Where can readers find you?
My website is Susanweissbachfriedman.com which includes blog posts. It will also be listing upcoming events. A few events I can share are one at Harvard Book Store in Cambridge, Mass., on the evening of Wednesday, June 12th, a day after my pub date. I’m very lucky to have author Jenna Blum interviewing me at that event about my book. It also looks like I will have another book event the following week at Barnes & Noble book store in Brooklyn on Atlantic Avenue. In addition, I’m planning to have events in Westchester County in June, including in Chappaqua and Pleasantville. I would invite my readers to please check my website. I’m on Instagram under SusanWeissbachFriedman, on Facebook as Susan Weissbach Friedman, and now on Tiktok as AuthorSusanWFriedman.

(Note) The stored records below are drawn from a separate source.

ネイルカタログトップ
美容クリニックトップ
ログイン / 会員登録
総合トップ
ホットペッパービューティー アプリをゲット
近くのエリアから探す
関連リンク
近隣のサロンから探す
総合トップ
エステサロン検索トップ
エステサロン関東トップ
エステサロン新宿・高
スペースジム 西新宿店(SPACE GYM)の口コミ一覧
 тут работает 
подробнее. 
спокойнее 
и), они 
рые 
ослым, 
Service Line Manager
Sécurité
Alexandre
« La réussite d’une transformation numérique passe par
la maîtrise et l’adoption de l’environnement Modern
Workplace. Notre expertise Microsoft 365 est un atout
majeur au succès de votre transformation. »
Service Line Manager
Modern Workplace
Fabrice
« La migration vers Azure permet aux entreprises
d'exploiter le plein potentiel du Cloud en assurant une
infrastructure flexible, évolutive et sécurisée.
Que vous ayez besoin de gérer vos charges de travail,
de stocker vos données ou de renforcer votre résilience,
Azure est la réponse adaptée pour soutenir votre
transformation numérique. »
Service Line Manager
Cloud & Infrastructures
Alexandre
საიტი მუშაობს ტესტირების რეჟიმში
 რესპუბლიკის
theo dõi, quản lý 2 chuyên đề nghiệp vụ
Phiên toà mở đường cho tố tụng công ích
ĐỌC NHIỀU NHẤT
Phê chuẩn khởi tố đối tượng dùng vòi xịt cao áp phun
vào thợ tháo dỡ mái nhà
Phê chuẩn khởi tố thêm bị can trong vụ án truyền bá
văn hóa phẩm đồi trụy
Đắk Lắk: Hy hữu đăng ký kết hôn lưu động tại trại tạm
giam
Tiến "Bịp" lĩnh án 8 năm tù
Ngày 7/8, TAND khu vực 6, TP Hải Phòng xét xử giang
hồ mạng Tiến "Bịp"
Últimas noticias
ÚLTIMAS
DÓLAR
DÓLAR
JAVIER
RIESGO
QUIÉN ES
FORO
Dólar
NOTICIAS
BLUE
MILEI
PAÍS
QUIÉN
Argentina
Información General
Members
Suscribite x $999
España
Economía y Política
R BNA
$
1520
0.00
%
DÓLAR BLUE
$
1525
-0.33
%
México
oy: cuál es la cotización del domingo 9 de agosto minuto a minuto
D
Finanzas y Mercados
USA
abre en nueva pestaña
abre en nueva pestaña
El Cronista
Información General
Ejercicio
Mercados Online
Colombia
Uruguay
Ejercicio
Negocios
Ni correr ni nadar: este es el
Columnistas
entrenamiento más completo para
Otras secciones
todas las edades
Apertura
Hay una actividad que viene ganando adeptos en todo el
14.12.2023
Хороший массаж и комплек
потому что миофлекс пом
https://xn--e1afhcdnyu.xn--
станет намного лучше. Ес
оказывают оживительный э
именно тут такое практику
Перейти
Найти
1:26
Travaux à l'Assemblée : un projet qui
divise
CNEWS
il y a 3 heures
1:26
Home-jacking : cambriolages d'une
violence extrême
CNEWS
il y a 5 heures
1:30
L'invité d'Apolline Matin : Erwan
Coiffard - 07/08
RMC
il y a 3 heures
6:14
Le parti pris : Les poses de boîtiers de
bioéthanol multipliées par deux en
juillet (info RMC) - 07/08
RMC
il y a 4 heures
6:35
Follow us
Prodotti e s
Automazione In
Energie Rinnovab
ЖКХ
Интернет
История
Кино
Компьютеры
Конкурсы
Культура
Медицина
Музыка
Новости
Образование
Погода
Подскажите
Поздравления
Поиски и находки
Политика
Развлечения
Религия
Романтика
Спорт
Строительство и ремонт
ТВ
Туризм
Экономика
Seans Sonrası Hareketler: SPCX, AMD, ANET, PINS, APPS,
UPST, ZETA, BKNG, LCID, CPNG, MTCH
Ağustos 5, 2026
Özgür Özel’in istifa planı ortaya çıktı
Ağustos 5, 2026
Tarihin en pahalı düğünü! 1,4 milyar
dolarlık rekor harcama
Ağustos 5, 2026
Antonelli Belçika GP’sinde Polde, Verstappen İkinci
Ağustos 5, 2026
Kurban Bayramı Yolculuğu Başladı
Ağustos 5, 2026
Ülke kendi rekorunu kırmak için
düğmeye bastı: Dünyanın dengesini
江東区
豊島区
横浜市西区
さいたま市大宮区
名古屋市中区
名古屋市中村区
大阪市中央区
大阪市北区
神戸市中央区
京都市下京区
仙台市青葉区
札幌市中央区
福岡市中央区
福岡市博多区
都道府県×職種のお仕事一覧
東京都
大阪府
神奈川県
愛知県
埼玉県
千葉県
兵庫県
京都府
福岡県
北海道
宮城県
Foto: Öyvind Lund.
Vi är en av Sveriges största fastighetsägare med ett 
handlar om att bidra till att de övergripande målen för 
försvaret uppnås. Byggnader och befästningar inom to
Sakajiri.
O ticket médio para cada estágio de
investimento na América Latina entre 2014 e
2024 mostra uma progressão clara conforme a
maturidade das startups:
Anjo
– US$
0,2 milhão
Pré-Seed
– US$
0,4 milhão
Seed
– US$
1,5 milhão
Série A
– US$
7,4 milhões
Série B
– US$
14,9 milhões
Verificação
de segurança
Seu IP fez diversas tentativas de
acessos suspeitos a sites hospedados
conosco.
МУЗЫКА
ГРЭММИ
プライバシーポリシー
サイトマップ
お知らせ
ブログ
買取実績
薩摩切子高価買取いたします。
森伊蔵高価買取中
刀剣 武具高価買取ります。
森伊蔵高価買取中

Thank you, Susan! Klara’s Truth is out now.
Klara’s Truth
It is May 2014, and Dr. Klara Lieberman–forty-nine, single, professor of archaeology at a small liberal arts college in Maine, a contained person living a contained life–has just received a letter from her estranged mother, Bessie, that will dramatically change her life. Her father, she learns–the man who has been absent from her life for the last forty-three years, and about whom she has long been desperate for information–is dead. Has been for many years, in fact, which Bessie clearly knew. But now the Polish government is giving financial reparations for land it stole from its Jewish citizens during WWII, and Bessie wants the money. Klara has little interest in the money–but she does want answers about her father. She flies to Warsaw, determined to learn more.
In Poland, Klara begins to piece together her father’s, and her own, story. She also connects with extended family, begins a romantic relationship, and discovers her calling: repairing the hundreds of forgotten, and mostly destroyed, pre-War Jewish cemeteries in Poland. Along the way, she becomes a more integrated, embodied, and interpersonally connected individual–one with the tools to make peace with her past and, for the first time in her life, build purposefully toward a bigger future.
Author bio:
Susan Weissbach Friedman is a psychotherapist with a specialty in women’s issues, family therapy, and trauma-focused therapy. A graduate of Hamilton College, Boston University’s MSW/MPH program, and the Ackerman Institute for Couples and Families, she has also completed EMDR and Somatic Experiencing (SE) training in trauma therapy techniques and has been in a practicing clinician for more than twenty-five years. Klara’s Truth is her first novel. Susan has been married to her husband for thirty years and has two daughters in their twenties. Originally from Long Island, she now lives in Westchester County, New York, where she enjoys practicing yoga and mindfulness, going for walks in nature, listening to music, and spending time near the ocean.